Discussion
According to our results, LCI values appear to significantly vary during
the course of a pulmonary exacerbation in people with CF as an important
tool to monitor response to antibiotic therapy. In particular, we
demonstrate a significant correlation between the gold standard CF lung
function parameter FEV1% and a small airways inhomogeneity index such
as LCI 2.5.
Hatziagorou et al. investigated the use of LCI to assess intravenous
antibiotic treatment response in pulmonary exacerbation with a
significant improvement in most lung function parameters: LCI
(p=0.0001), FEV1% (p=0.05), FEV1 z-score (p=0.033) and FEF25-75
(p=0.046). LCI decreased by a mean of 1.77 lung turnovers with an
average decrease in LCI of 26% (p=0.001) and average increase in FEV1%
of 10.36% (p=0.05)29. These data are more encouraging
than ours but the caseload is much smaller (13 patients).
Our data are more in line with Robinson et al. that reported a LCI2.5
mean decrement of 0.48 lung turnovers with a 3.8% change and with Eef
Vanderhelst that had described a significant decrease of 4.5% among CF
adult patients 23.
We might hypothesize that in the pre-school population there is a
greater variation in LCI post antibiotic treatment, with an average
treatment effect of −15.5% (95% CI −25.4 to −5.6). Interestingly, in
that population no distinction was made between PE requiring oral or IV
therapy 30. In fact, also in our population we notice
a better increase of LCI 2.5 in < 18 years patients, perhaps
mirroring a less pronounced structural and functional lung damage.
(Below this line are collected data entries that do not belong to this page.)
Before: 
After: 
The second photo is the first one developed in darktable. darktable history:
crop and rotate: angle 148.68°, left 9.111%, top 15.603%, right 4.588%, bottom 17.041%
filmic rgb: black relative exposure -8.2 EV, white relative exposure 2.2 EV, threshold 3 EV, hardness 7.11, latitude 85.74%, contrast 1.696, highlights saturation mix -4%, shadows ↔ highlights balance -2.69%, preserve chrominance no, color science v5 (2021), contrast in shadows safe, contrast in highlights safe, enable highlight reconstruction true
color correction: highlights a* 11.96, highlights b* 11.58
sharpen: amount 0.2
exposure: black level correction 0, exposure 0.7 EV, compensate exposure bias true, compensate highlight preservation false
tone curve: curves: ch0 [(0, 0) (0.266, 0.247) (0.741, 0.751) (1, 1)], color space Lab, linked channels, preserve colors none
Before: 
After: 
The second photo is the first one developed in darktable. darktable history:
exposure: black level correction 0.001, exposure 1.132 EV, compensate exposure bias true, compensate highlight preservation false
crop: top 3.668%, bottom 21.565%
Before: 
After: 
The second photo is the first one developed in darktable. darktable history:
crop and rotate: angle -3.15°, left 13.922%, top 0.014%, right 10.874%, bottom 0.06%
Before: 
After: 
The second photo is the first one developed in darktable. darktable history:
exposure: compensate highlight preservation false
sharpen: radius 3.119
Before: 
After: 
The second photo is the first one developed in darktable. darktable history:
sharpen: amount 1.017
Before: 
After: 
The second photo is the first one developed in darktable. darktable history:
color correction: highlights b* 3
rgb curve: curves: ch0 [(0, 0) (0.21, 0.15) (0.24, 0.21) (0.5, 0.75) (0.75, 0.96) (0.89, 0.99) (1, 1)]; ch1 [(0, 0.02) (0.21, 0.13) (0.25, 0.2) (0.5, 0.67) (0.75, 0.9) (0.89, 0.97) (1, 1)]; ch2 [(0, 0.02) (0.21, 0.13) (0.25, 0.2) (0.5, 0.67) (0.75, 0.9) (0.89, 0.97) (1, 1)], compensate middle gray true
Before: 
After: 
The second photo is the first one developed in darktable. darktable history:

As reported in literature, under clinical stability conditions, the
inter-individual variability of LCI was of 16%. Our data suggest the
hypothesis that this variability during PE is reduced for the presence
of inflammation, mucus and increased broncostriction31.
Sacin and Scond are two values that are becoming more studied in
literature, especially Sacin that reflects alveolar functionality,
starting point of lung damage in CF disease. In contrast to Vanderhelst,
our data demonstrate that LCI 2.5 correlates with both Sacin and Scond
emphasizing how much in CF-PE both proximal and distal airways are
affected 23.
In our setting, LCI2.5 and FEV1 are concordant in showing a
statistically significant amelioration of lung function after an IV
antibiotic therapy. Despite its limits, we suggest that LCI may be
adopted as an additional biomarker to assess lung function response to
antibiotic therapy, during a pulmonary exacerbation.
According our experience, we focuse attention on 4 patients who showed a
greater drop in LCI 2.5 (> 15%) and analyzing their
clinical conditions we try to explain this anomalous trend. One of these
patients had Allergic Bronchopulmonary Aspergillosis, spirometric
indexes improved but LCI value did not respond; one pediatric patient
did not respond probably for her severe anatomic compromission, with TC
confirming severe atelectasis in upper lobe of the right lung. Two adult
women patients from starting to the end of hospitalization preserved
more or less the same spirometric values, including FEF 25-75% for
small airways, despite primary value of LCI 2.5 and secondary
inhomogeneity parameters had a severe worsening.
A major limitation to our study is the lack of a baseline LCI 2.5
assessment due to SARS-CoV-2 pandemic and the routine availability of
Exhalyzer –D in our center only after March, 2020. Among limitations
were the lack of knowledge about aerosol therapy treatment (Dornase
alfa, hypertonic solution, bronchodilators) performed during the
hospitalization for IV antibiotic treatment, and the typology of chest
physiotherapy administered by respiratory therapists.
Sovrainfections could represent another possible bias factor that
prevented improvements of LCI 2.5 values. Even it was possible that
patients had allergies to intravenous antibiotics and this clinical
aspect could influence value at the end of IV antibiotic treatment.
The variability of LCI response for each patient could be explained by
the different clusters of bronchopulmonary flare-ups in CF adult
patients, as recently reported in the literature, but further studies
are needed to prove this hypothesis 32.
In conclusion, our study shows that LCI is a valid tool to monitor
antibiotic responses in PE in CF in the same way as the FEV1%, with the
advantages of being easy to perform especially in pediatric population.
We can assume that LCI will be used in conjunction with the clinic, to
be evaluated halfway through the antibiotic cycle to make any treatment
implementations or total changes.
Future long-term studies are needed to confirm these findings.